*Required work*
Copy each of the following entries back without change.

Collected data:
================
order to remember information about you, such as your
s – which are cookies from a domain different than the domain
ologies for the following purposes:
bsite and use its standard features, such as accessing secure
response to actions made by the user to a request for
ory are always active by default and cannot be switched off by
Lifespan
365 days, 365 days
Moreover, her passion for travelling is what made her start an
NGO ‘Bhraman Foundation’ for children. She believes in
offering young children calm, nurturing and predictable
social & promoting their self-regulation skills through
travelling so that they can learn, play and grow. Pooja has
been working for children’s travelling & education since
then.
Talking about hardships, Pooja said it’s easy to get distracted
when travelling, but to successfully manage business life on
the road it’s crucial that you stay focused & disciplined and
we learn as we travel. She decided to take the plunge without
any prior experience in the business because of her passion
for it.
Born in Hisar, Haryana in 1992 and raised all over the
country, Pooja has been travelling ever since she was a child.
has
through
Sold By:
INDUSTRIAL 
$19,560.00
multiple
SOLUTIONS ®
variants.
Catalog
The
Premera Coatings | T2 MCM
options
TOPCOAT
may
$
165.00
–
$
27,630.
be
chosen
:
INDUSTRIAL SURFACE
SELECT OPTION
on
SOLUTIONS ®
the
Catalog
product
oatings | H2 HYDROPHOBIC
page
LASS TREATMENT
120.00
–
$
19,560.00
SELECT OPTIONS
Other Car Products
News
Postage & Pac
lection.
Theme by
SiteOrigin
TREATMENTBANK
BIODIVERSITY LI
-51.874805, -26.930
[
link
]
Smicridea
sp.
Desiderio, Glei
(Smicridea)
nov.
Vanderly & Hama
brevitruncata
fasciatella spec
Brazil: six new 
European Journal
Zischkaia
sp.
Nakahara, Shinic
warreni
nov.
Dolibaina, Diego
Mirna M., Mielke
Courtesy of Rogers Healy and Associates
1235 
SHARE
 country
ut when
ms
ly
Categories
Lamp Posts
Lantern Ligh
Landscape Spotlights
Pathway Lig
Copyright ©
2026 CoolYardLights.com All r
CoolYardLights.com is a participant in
================
*Result for this exercise*
order to remember information about you, such as your
s – which are cookies from a domain different than the domain
ologies for the following purposes:
bsite and use its standard features, such as accessing secure
response to actions made by the user to a request for
ory are always active by default and cannot be switched off by
Lifespan
365 days, 365 days
Moreover, her passion for travelling is what made her start an
NGO ‘Bhraman Foundation’ for children. She believes in
offering young children calm, nurturing and predictable
social & promoting their self-regulation skills through
travelling so that they can learn, play and grow. Pooja has
been working for children’s travelling & education since
then.
Talking about hardships, Pooja said it’s easy to get distracted
when travelling, but to successfully manage business life on
the road it’s crucial that you stay focused & disciplined and
we learn as we travel. She decided to take the plunge without
any prior experience in the business because of her passion
for it.
Born in Hisar, Haryana in 1992 and raised all over the
country, Pooja has been travelling ever since she was a child.
has
through
Sold By:
INDUSTRIAL 
$19,560.00
multiple
SOLUTIONS ®
variants.
Catalog
The
Premera Coatings | T2 MCM
options
TOPCOAT
may
$
165.00
–
$
27,630.
be
chosen
:
INDUSTRIAL SURFACE
SELECT OPTION
on
SOLUTIONS ®
the
Catalog
product
oatings | H2 HYDROPHOBIC
page
LASS TREATMENT
120.00
–
$
19,560.00
SELECT OPTIONS
Other Car Products
News
Postage & Pac
lection.
Theme by
SiteOrigin
TREATMENTBANK
BIODIVERSITY LI
-51.874805, -26.930
[
link
]
Smicridea
sp.
Desiderio, Glei
(Smicridea)
nov.
Vanderly & Hama
brevitruncata
fasciatella spec
Brazil: six new 
European Journal
Zischkaia
sp.
Nakahara, Shinic
warreni
nov.
Dolibaina, Diego
Mirna M., Mielke
Courtesy of Rogers Healy and Associates
1235 
SHARE
 country
ut when
ms
ly
Categories
Lamp Posts
Lantern Ligh
Landscape Spotlights
Pathway Lig
Copyright ©
2026 CoolYardLights.com All r
CoolYardLights.com is a participant in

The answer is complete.